Charge‐Induced Reversible Rearrangement of Endohedral Fullerenes: Electrochemistry of Tridysprosium Nitride Clusterfullerenes Dy 3 N@C 2 n (2 n =78, 80)

The electrochemistry of three new clusterfullerenes Dy 3 N@C 2 n (2 n =78, 80), namely two isomers of Dy 3 N@C 80  (I and II) as well as Dy 3 N@C 78  (II), have been studied systematically including their redox‐reaction mechanism. The cyclic voltammogram of Dy 3 N@C 80  (I) ( I h ) exhibits two electrochemically irreversible but chemically reversible reduction steps and one reversible oxidation step. Such a redox pattern is quite different from that of Sc 3 N@C 80  (I), and this can be understood by considering the difference in the charge transfer from the encaged cluster to the cage. A double‐square reaction scheme is proposed to explain the observed redox‐reaction behavior, which involves the charge‐induced reversible rearrangement of the Dy 3 N@C 80  (I) monoanion. The first oxidation potential of Dy 3 N@C 80  (II) ( D 5 h ) has a negative shift of 290 mV relative to that of Dy 3 N@C 80  (I) ( I h ), indicating that lowering the molecular symmetry of the clusterfullerene cage results in a prominent increase in the electron‐donating property.
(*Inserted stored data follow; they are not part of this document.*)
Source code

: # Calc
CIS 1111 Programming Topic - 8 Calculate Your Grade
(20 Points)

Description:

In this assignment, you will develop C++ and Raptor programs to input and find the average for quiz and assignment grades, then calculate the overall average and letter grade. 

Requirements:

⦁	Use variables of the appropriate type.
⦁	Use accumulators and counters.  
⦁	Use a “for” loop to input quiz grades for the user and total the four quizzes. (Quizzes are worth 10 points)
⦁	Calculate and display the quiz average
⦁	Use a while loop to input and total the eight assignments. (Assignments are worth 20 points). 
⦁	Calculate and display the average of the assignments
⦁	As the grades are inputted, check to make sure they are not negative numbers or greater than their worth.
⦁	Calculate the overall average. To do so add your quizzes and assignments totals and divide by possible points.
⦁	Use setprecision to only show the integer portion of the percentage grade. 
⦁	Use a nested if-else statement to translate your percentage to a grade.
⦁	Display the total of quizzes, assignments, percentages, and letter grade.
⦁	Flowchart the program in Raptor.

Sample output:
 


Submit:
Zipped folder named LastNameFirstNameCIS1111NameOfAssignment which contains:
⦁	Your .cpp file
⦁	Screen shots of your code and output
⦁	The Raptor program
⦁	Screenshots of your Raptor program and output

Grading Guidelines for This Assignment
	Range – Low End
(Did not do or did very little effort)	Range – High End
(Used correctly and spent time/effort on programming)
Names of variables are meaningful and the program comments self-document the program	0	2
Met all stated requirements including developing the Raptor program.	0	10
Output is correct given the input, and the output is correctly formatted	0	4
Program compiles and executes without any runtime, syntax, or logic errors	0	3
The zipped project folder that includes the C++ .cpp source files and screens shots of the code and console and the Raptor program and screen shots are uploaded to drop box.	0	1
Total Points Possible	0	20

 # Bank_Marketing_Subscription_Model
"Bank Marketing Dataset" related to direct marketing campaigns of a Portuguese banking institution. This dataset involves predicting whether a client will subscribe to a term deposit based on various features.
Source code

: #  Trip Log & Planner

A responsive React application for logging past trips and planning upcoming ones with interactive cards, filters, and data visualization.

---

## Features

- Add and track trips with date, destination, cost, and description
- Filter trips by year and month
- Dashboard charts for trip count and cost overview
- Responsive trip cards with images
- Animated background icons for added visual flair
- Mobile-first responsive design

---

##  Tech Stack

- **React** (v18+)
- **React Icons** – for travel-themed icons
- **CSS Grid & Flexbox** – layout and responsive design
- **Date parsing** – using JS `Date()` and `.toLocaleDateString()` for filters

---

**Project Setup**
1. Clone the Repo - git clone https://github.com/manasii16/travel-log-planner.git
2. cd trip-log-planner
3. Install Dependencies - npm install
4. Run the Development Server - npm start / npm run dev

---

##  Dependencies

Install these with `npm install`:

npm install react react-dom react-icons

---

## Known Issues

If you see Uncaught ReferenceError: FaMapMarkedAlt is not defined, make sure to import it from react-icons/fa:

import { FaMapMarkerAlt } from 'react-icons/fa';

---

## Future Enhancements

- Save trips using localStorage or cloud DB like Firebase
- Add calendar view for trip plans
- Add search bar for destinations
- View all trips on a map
The first and second reduction potentials of Dy 3 N@C 78  (II) are negatively shifted relative to those of Dy 3 N@C 80  (I, II), pointing to the former's lowered electron‐accepting ability. The significant difference in the electrochemical energy gaps of Dy 3 N@C 80  (I), Dy 3 N@C 80  (II), and Dy 3 N@C 78  (II) is consistent with the difference in their optical energy gaps.